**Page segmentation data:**
>>>
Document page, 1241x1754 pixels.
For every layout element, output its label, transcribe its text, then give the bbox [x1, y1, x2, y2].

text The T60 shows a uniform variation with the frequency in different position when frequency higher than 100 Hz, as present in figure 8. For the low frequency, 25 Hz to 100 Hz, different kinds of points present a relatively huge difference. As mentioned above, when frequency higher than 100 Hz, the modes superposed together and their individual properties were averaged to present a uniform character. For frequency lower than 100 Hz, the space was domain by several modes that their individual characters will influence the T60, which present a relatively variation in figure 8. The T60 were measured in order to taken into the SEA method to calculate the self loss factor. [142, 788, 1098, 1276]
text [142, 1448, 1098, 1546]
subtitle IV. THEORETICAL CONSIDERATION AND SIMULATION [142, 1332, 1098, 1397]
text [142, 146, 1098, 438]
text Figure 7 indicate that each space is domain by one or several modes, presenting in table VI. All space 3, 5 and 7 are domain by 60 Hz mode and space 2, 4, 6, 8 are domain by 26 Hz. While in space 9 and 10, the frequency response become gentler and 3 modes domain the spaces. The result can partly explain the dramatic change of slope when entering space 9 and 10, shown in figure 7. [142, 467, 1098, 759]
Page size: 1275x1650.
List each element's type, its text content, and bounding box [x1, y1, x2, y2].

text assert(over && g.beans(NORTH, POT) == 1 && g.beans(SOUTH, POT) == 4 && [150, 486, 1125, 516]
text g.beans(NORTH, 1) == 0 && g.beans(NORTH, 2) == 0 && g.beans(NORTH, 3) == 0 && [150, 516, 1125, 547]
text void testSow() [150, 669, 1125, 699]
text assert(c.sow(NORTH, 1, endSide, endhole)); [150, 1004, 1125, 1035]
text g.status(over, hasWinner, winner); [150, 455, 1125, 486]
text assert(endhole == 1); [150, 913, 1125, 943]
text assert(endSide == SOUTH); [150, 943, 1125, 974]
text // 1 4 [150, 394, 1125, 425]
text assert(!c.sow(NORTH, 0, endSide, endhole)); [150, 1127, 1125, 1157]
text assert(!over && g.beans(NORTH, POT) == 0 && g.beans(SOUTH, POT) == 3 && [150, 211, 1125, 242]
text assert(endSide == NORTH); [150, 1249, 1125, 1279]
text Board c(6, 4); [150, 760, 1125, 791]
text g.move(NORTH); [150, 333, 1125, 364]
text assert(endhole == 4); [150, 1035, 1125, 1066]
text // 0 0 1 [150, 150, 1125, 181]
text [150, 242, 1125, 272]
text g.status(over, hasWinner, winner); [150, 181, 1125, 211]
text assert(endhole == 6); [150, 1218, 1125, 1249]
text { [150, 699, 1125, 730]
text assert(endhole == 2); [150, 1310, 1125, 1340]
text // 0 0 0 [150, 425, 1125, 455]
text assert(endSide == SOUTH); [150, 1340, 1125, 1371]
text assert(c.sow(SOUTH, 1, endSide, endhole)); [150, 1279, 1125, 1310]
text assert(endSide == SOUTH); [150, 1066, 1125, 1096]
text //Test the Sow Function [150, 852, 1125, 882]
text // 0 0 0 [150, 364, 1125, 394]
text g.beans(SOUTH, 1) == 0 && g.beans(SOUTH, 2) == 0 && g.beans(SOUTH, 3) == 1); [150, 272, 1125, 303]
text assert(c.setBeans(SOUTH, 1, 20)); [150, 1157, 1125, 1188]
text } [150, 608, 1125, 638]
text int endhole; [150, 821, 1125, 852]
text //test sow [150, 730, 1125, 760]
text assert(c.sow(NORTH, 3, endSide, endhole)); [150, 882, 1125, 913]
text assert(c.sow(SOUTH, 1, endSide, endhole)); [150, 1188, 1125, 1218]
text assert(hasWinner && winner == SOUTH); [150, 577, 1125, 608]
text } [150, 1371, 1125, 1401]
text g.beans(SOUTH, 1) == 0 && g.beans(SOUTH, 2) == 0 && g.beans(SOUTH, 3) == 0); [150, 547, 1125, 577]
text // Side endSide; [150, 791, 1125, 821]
<<<
**Problem statement:** Nothing should be dropped or changed, so repeat all of the entries exactly.

**Solution for this problem:**
Document page, 1241x1754 pixels.
For every layout element, output its label, transcribe its text, then give the bbox [x1, y1, x2, y2].

text The T60 shows a uniform variation with the frequency in different position when frequency higher than 100 Hz, as present in figure 8. For the low frequency, 25 Hz to 100 Hz, different kinds of points present a relatively huge difference. As mentioned above, when frequency higher than 100 Hz, the modes superposed together and their individual properties were averaged to present a uniform character. For frequency lower than 100 Hz, the space was domain by several modes that their individual characters will influence the T60, which present a relatively variation in figure 8. The T60 were measured in order to taken into the SEA method to calculate the self loss factor. [142, 788, 1098, 1276]
text [142, 1448, 1098, 1546]
subtitle IV. THEORETICAL CONSIDERATION AND SIMULATION [142, 1332, 1098, 1397]
text [142, 146, 1098, 438]
text Figure 7 indicate that each space is domain by one or several modes, presenting in table VI. All space 3, 5 and 7 are domain by 60 Hz mode and space 2, 4, 6, 8 are domain by 26 Hz. While in space 9 and 10, the frequency response become gentler and 3 modes domain the spaces. The result can partly explain the dramatic change of slope when entering space 9 and 10, shown in figure 7. [142, 467, 1098, 759]
Page size: 1275x1650.
List each element's type, its text content, and bounding box [x1, y1, x2, y2].

text assert(over && g.beans(NORTH, POT) == 1 && g.beans(SOUTH, POT) == 4 && [150, 486, 1125, 516]
text g.beans(NORTH, 1) == 0 && g.beans(NORTH, 2) == 0 && g.beans(NORTH, 3) == 0 && [150, 516, 1125, 547]
text void testSow() [150, 669, 1125, 699]
text assert(c.sow(NORTH, 1, endSide, endhole)); [150, 1004, 1125, 1035]
text g.status(over, hasWinner, winner); [150, 455, 1125, 486]
text assert(endhole == 1); [150, 913, 1125, 943]
text assert(endSide == SOUTH); [150, 943, 1125, 974]
text // 1 4 [150, 394, 1125, 425]
text assert(!c.sow(NORTH, 0, endSide, endhole)); [150, 1127, 1125, 1157]
text assert(!over && g.beans(NORTH, POT) == 0 && g.beans(SOUTH, POT) == 3 && [150, 211, 1125, 242]
text assert(endSide == NORTH); [150, 1249, 1125, 1279]
text Board c(6, 4); [150, 760, 1125, 791]
text g.move(NORTH); [150, 333, 1125, 364]
text assert(endhole == 4); [150, 1035, 1125, 1066]
text // 0 0 1 [150, 150, 1125, 181]
text [150, 242, 1125, 272]
text g.status(over, hasWinner, winner); [150, 181, 1125, 211]
text assert(endhole == 6); [150, 1218, 1125, 1249]
text { [150, 699, 1125, 730]
text assert(endhole == 2); [150, 1310, 1125, 1340]
text // 0 0 0 [150, 425, 1125, 455]
text assert(endSide == SOUTH); [150, 1340, 1125, 1371]
text assert(c.sow(SOUTH, 1, endSide, endhole)); [150, 1279, 1125, 1310]
text assert(endSide == SOUTH); [150, 1066, 1125, 1096]
text //Test the Sow Function [150, 852, 1125, 882]
text // 0 0 0 [150, 364, 1125, 394]
text g.beans(SOUTH, 1) == 0 && g.beans(SOUTH, 2) == 0 && g.beans(SOUTH, 3) == 1); [150, 272, 1125, 303]
text assert(c.setBeans(SOUTH, 1, 20)); [150, 1157, 1125, 1188]
text } [150, 608, 1125, 638]
text int endhole; [150, 821, 1125, 852]
text //test sow [150, 730, 1125, 760]
text assert(c.sow(NORTH, 3, endSide, endhole)); [150, 882, 1125, 913]
text assert(c.sow(SOUTH, 1, endSide, endhole)); [150, 1188, 1125, 1218]
text assert(hasWinner && winner == SOUTH); [150, 577, 1125, 608]
text } [150, 1371, 1125, 1401]
text g.beans(SOUTH, 1) == 0 && g.beans(SOUTH, 2) == 0 && g.beans(SOUTH, 3) == 0); [150, 547, 1125, 577]
text // Side endSide; [150, 791, 1125, 821]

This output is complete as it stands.